**Exercise set**.
a. In the passage on waveform-dependent cross-frequency coupling, what mean interval between spikes was kept when the intervals were made random?
b. Pick up the passage on waveform-dependent cross-frequency coupling after its final line and write the text that follows.

**Document extract**.
- - -
The effect of periodicity on waveform-dependent cross-frequency coupling

The simulations presented above refer to scenarios where sharp waveform occur in the signal in a roughly-periodic manner. However, waveform-dependent CFC could also arise in the absence of periodicity [12]. To show this, we simulated cases where the intervals between injected spike potentials were random (however maintaining a mean interval of 100 ms). In this case, CFC still arises because both the slow and fast frequency components are anchored around the peak of each individual spike. Assuming the spikes are spaced sufficiently apart, and assuming the slow-frequency component is extracted with sufficient bandwidth, the phase of the low-frequency component can re-align around each peak even though they are not consistently spaced. As shown in Fig 4, this leads to CFC around a wide range of frequencies-for-phase, rather than around a specific frequency of periodicity and its harmonics. The resulting effect is of lesser magnitude owing to the fact that the sharp waveform does not consistently occur on every cycle of the slow wave. To explicitly show this relation, Fig 5A demonstrates the maximal CFC magnitude measured in the signal when the degree of periodicity is varied from 1 (perfect periodicity) to 0 (random intervals with the same mean interval). In addition, Fig 5B shows the dependence of CFC on the mean interval in a signal with random-interval sharp waveforms. An optimal effect size is achieved for an intermediate interval duration, below which the spikes are spaced too near to allow the slow-frequency phase to re-align around the peak of each spike. For longer intervals, the effect gradually diminishes due to the decreasing number of spikes across the entire signal.

Fig 4. CFC for periodic vs. non-periodic spike trains.

A-C. phase-amplitude comodulograms for semi-periodic sharp waveforms (100 ms mean interval, 10 ms jitter, 15 ms Gaussian spike width). The spike amplitude is set to 1, 2, or 5 standard deviation of the background signal from the left (A) to the right (C) panel. Clusters of significant CFC in the comodulograms are marked with a black outline (p<0.01). D-F. The same comodulograms for a non-periodic signal. It can be seen that in the absence of periodicity, the CFC effect occurs on a wider range of frequencies-for-phase, and the CFC magnitude is smaller.

Fig 5. Effect of periodicity and mean interval duration on CFC.
- - -
**Raw data**.

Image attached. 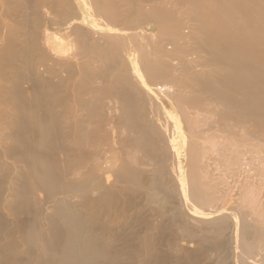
- - -
**Answers**.
a. 100 ms

b.
A. The magnitude of the CFC diminishes with decreasing periodicity (increased randomness). The level of CFC was defined as the maximal CFC magnitude for a 10Hz frequency-for-phase across all frequencies-for-amplitude in a 1-100Hz range. Randomness = 1: fully random; randomness = 0: completely periodic. B. CFC level depends on mean interval in a random sequence. Note that the optimal interval and exact shape of the curve will depend on the spike width (15ms Gaussian width in this example).

Waveform-dependent CFC in intracranial mu and beta signals

We report two cases of suggested waveform-dependent CFC in intracranial signals, in the mu and beta rhythms. Mu oscillations, which are typical in sensory motor areas, are characterized by periodical sharp deflections rather than smooth sinusoidal oscillations (anecdotally, the name “mu” was attributed to this activity because of the similarity between the shape of the oscillatory cycle and the Greek letter μ [25], [26]). Similarly, previous reports of beta oscillations in the motor cortex (also called Rolandic beta) show a similar spiky appearance of the oscillation [27]–[29]. Considering the above simulations, this characteristic of sharp periodic waveforms might produce significant phase-amplitude coupling, in the absence of an interaction between two distinct neural processes operating at different frequencies. Under this scenario, the periodic repetition of high-amplitude sharp potentials would drive both the phase of the low-frequency and the periodic increase in high-frequency power, which would therefore be intrinsically coupled.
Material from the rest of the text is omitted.